Linda Hamilton and Arnold Schwarzenegger
Linda Hamilton and Arnold Schwarzenegger | Mike Marsland/WireImage

That’s humans though. Legion is still a machine. Can’t a machine compute that if there’s always going to be an AI that kills the humans, there’s also always going to be a leader of the human resistance? Even if they kill the next John Connor, someone else will take his or her place. They have the data to analyze what’s happened before and determine it’s pointless to keep sending robots back in time.

‘Terminator: Dark Fate’ doesn’t know what to do with Arnold Schwarzenegger

Every Terminator sequel since T2 has struggled to justify the model 101. In T2 is was a clever twist that he was programmed to protect John. But then to keep programming a 101 to be a protector made less and less sense. It’s really only because you want to have Arnold Schwarzengger in the movie, and I guess he doesn’t want to go back to playing an evil terminator, which at this point would be the most dramatic twist.

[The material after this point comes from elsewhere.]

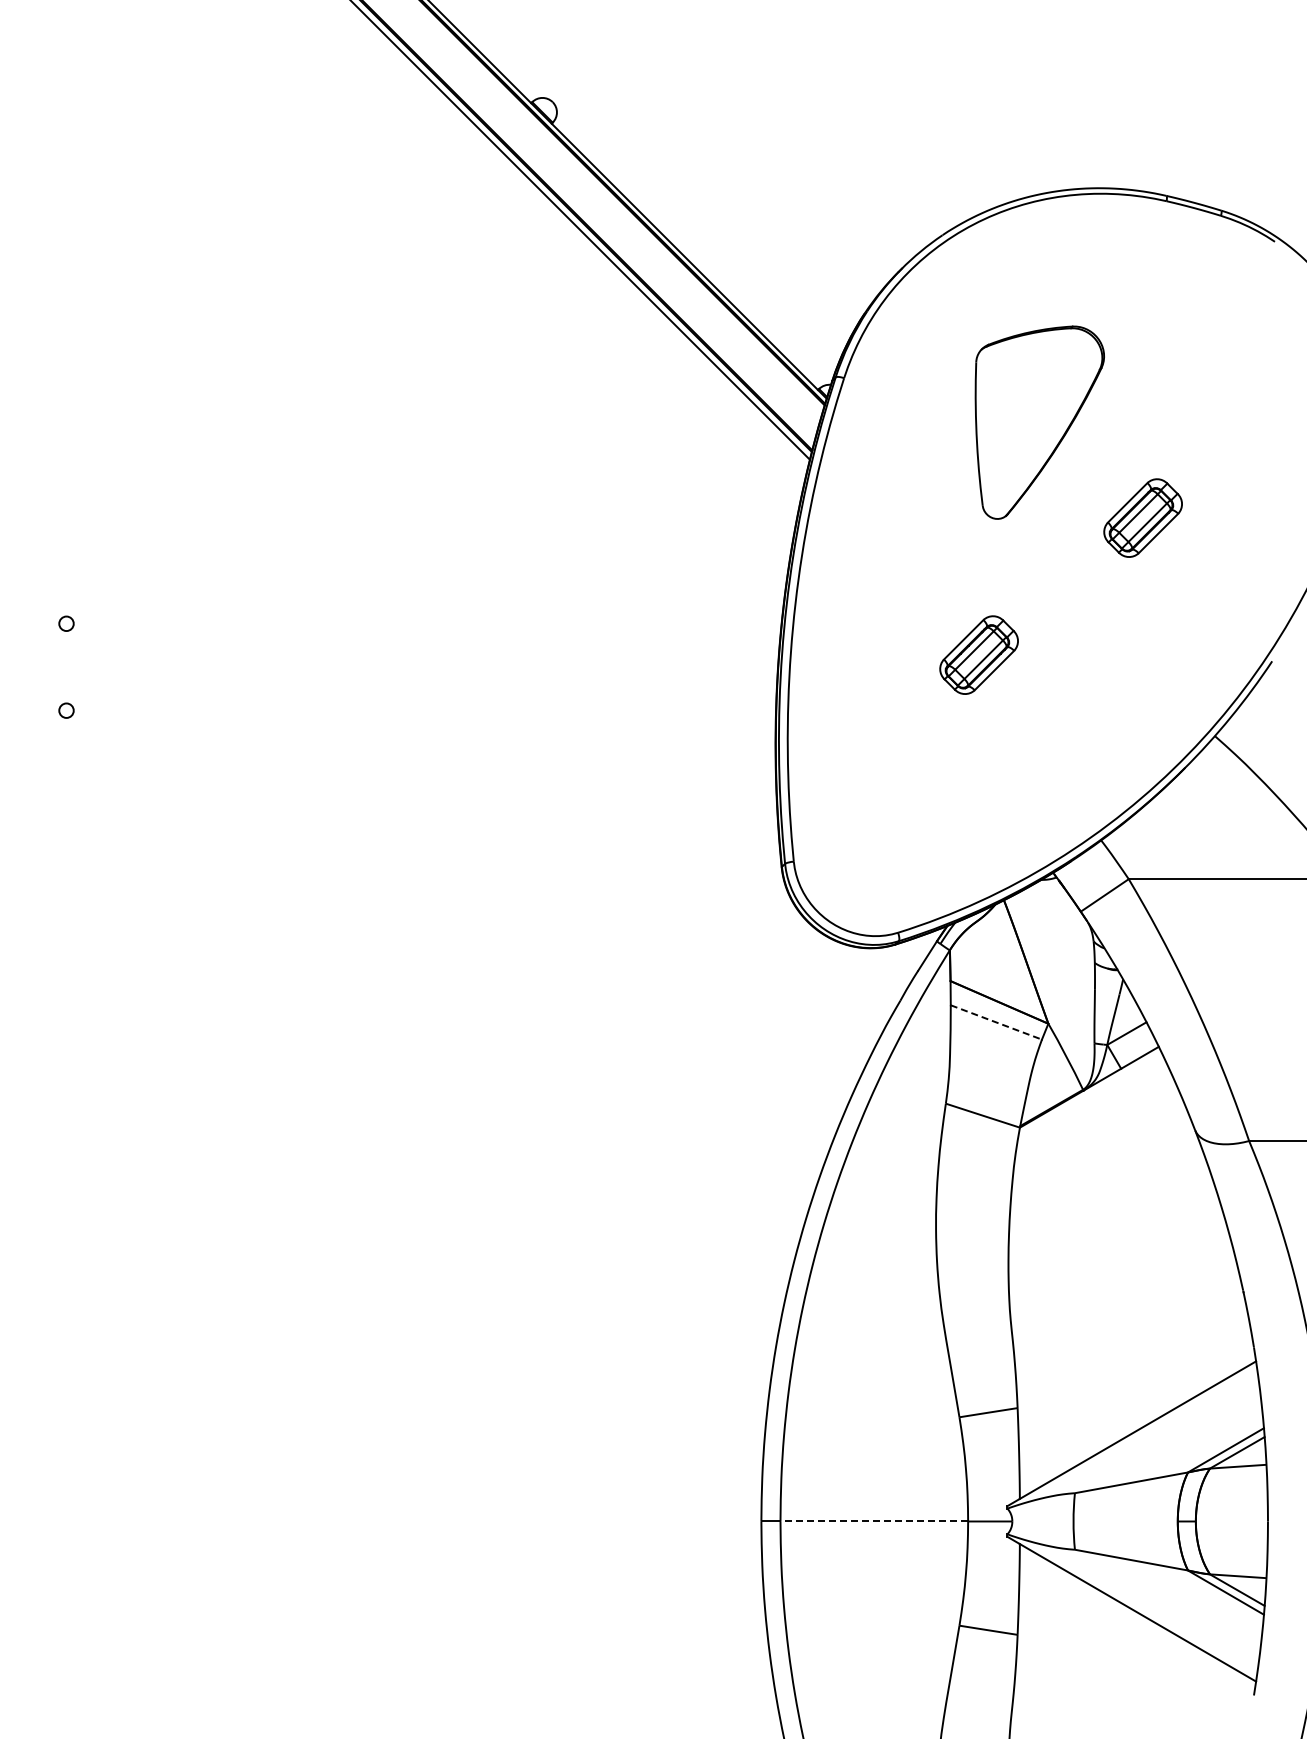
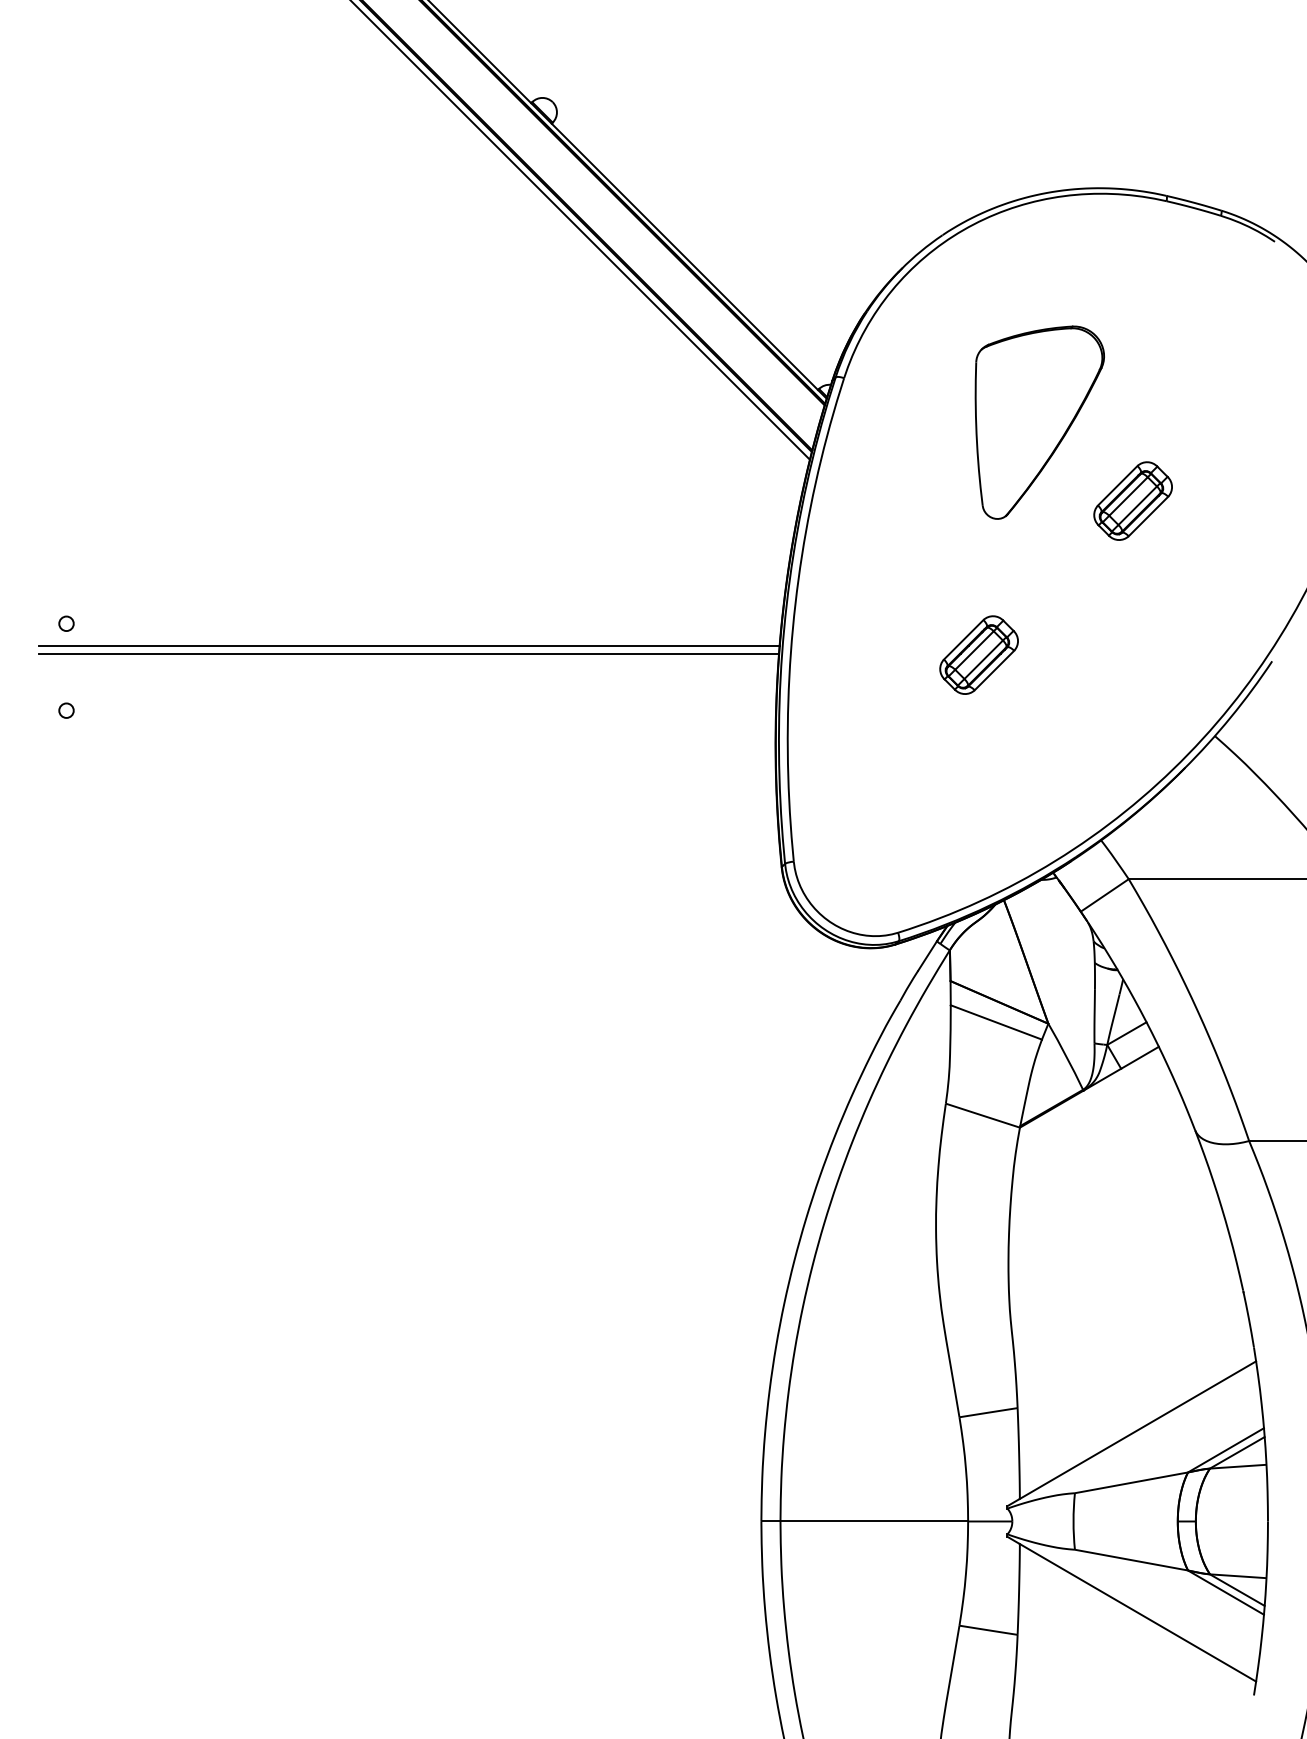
part at (1142, 517) position: (1142, 517) -> (1132, 500)
line at (408, 645): none -> present
line at (409, 654): none -> present
line at (996, 1022): dashed -> solid
line at (874, 1521): dashed -> solid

Salvation actually got to enjoy a little moment with that. 

Terminator: Dark Fate - Arnold Schwarzenegger
Arnold Schwarzenegger | | Han Myung-Gu/WireImage

The explanation for why he’s good in Terminator: Dark Fate is so stupid. I get what they were trying to do. The enemy of my enemy is my friend and they need a terminator to fight the Rev-9. The explanation for the terminator’s turn is so thin it sounds like a plot synopsis they forgot to elaborate into a full scene. Terminator 3 went overboard with the gay bar and outdated catch phrases like “talk to the hand,” but Dark Fate is sillier. I found Pops in Genisys a more compelling aging terminator. 

Arnold Schwarzenegger as The Terminator
Arnold Schwarzenegger as the Terminator | Paramount Pictures

Meanwhile, grizzled Sarah Connor calls B.S. on each compounding plot contrivance and Linda Hamilton’s reactions are great. That doesn’t change the fact that she’s right though. A Terminator plot should be better than this. 

It’s ‘Deadpool’ action, not ‘Terminator’ action

The action scenes in Terminator: Dark Fate seem heavily influenced by Miller’s Deadpool in that they’re very green screen with actors floating on wires. As such, they feel more like superhero action than Terminator action. These are supposed to be heavy machines. Now they’re weightless superheroes. I don’t care how much more advanced they are in the new future, they should still be heavy.

Linda Hamilton and Natalia Reyes
Linda Hamilton and Natalia Reyes | Paramount Pictures

Dark Fate has some promising ideas about terminators in a modern context. The opening future war scene imagines terminators in a setting in which we’ve never seen them before. Setting a terminator chase in a border crossing detainment center should be compelling, but it doesn’t play out any differently because of the context. 

The new characters have potential Terminator: Dark Fate never fulfills. I like Grace’s look when her scars light up as here augmented cybernetics kick in. The Rev-9 can divide and conquer, using his T-1000 morphing power and leaving a metal skeleton behind. He doesn’t really use that as a threat to attack on multiple fronts though. Mainly, he sheds his skin to free his skeleton from a trap.

Gabriel Luna as the Rev-9
Gabriel Luna as the Rev-9 | Paramount Pictures

I’ve been defending the continuation of the Terminator franchise just because I always want to see more. After entries like Salvation and Genisys, other fans have argued it’s time to stop before they keep making more bad movies. I still believe it’s always worth seeing what else you can explore in the next one, but Terminator: Dark Fate has made me a Terminhater.